Em desespero, a mãe correu para atender a criança, enquanto o pai pulou do segundo andar para socorrer o menino. “Tinha muito sangue na cabeça dele e, naquele momento de intenso nervosismo, tivemos que ser muito racionais para salvar nosso filho”, recorda Simone, que pegou os documentos da criança e a levou imediatamente ao hospital. “Meu esposo foi dirigindo, pegou o Gustavo nos braços e entregou aos enfermeiros”.
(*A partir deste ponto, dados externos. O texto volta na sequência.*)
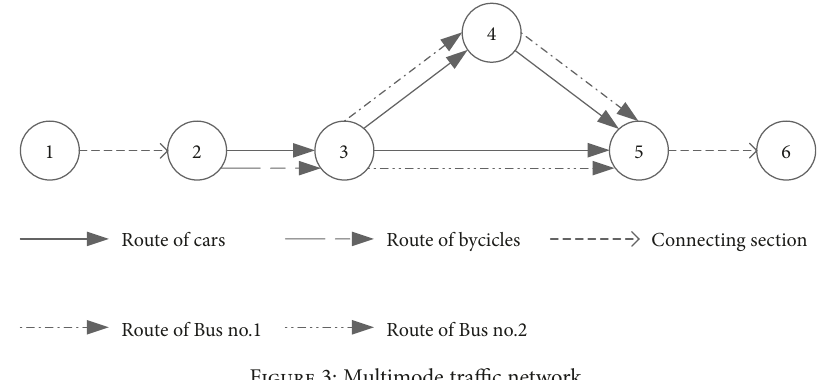
Figure 3: Multimode tra ffi c network.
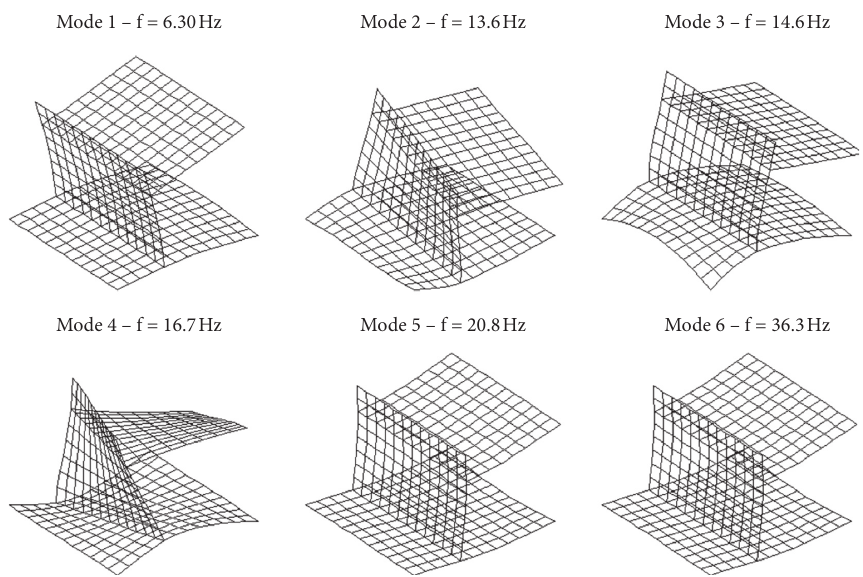
Figure 3: First 6 mode shapes from the FE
O primeiro exame realizado mostrou que a criança havia sofrido traumatismo, mas os pais mantiveram a calma e decidiram levar o filho a outro hospital para realizar uma tomografia. “Graças a Deus, saímos daquela sala de exames muito felizes porque não tinha nada, apenas escoriações”, conta a mãe, que hoje lembra do fato com gratidão e afirma ter aprendido a equilibrar suas emoções. “Consegui agir com razão naquele momento tão difícil e, apesar de ser bastante emotiva, aprendi com a experiência e tenho colocado em prática”, garante.
Equilíbrio perfeito?
Segundo a terapeuta, esse aprendizado individual é importante porque cada ser humano tem suas características para lidar com as circunstâncias e não há um manual de instruções para conseguir o equilíbrio perfeito entre razão e emoção. “Isso estaria no campo da idealização e do impossível”, afirma.
Portanto, cada pessoa deve buscar a melhor dosagem para os dois de acordo com a sua personalidade. “Lembrando que a psicoterapia também é preventiva e pode ajudar nesse processo de autoconhecimento”, afirma Iara.